▶ [Work item]:
When you reach the line containing "line: (211, 1013)" in the data below, begin returning lines exactly as written, and stop once the line containing "line: (1207, 1972) -> (1134, 1853), added" has been returned.

▶ [Stored data entries]:
[Start of Attachment]

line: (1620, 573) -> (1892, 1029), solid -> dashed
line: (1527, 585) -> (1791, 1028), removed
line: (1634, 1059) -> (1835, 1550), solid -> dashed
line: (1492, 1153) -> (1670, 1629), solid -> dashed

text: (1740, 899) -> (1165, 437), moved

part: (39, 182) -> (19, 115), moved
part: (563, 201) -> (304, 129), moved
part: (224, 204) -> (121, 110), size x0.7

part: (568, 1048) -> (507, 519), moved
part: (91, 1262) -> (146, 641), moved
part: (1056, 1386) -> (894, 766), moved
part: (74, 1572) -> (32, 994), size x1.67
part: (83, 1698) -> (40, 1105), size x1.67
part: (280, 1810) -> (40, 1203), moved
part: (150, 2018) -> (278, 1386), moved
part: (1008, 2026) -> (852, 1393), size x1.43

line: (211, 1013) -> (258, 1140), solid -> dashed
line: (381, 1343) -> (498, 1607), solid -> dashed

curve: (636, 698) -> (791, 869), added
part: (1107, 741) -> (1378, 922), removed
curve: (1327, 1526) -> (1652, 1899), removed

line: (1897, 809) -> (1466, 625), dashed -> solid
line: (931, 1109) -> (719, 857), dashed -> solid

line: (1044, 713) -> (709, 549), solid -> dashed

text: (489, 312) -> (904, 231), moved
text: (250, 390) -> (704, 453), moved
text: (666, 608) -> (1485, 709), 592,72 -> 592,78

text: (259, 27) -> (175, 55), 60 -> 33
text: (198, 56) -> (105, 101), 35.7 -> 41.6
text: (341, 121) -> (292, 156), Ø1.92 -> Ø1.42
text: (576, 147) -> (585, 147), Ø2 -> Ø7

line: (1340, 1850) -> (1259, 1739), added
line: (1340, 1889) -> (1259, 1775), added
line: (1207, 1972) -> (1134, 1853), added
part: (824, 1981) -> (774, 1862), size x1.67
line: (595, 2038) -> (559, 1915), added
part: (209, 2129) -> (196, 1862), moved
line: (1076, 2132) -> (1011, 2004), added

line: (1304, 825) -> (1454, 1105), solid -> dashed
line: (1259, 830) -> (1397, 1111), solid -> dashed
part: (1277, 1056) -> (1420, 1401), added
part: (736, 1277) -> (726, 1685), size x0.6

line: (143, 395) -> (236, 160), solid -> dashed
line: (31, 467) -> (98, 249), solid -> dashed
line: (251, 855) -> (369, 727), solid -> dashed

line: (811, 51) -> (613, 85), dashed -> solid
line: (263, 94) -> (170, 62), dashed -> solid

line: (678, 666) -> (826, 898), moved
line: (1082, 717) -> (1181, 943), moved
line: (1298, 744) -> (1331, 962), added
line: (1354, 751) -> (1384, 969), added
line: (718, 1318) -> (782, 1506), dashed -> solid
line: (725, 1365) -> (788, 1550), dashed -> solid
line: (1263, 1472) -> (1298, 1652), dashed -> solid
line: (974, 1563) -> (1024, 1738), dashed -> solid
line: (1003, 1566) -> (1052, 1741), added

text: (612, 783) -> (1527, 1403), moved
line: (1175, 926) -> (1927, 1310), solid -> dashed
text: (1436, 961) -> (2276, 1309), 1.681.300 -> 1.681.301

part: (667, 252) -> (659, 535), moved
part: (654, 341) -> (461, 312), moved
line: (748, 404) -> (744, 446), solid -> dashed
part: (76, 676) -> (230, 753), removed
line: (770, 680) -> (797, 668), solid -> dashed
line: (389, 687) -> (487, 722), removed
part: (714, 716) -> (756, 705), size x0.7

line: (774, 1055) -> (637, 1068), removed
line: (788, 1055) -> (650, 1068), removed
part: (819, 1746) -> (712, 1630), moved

[End of Attachment]

▶ [Output of the task]:
line: (211, 1013) -> (258, 1140), solid -> dashed
line: (381, 1343) -> (498, 1607), solid -> dashed

curve: (636, 698) -> (791, 869), added
part: (1107, 741) -> (1378, 922), removed
curve: (1327, 1526) -> (1652, 1899), removed

line: (1897, 809) -> (1466, 625), dashed -> solid
line: (931, 1109) -> (719, 857), dashed -> solid

line: (1044, 713) -> (709, 549), solid -> dashed

text: (489, 312) -> (904, 231), moved
text: (250, 390) -> (704, 453), moved
text: (666, 608) -> (1485, 709), 592,72 -> 592,78

text: (259, 27) -> (175, 55), 60 -> 33
text: (198, 56) -> (105, 101), 35.7 -> 41.6
text: (341, 121) -> (292, 156), Ø1.92 -> Ø1.42
text: (576, 147) -> (585, 147), Ø2 -> Ø7

line: (1340, 1850) -> (1259, 1739), added
line: (1340, 1889) -> (1259, 1775), added
line: (1207, 1972) -> (1134, 1853), added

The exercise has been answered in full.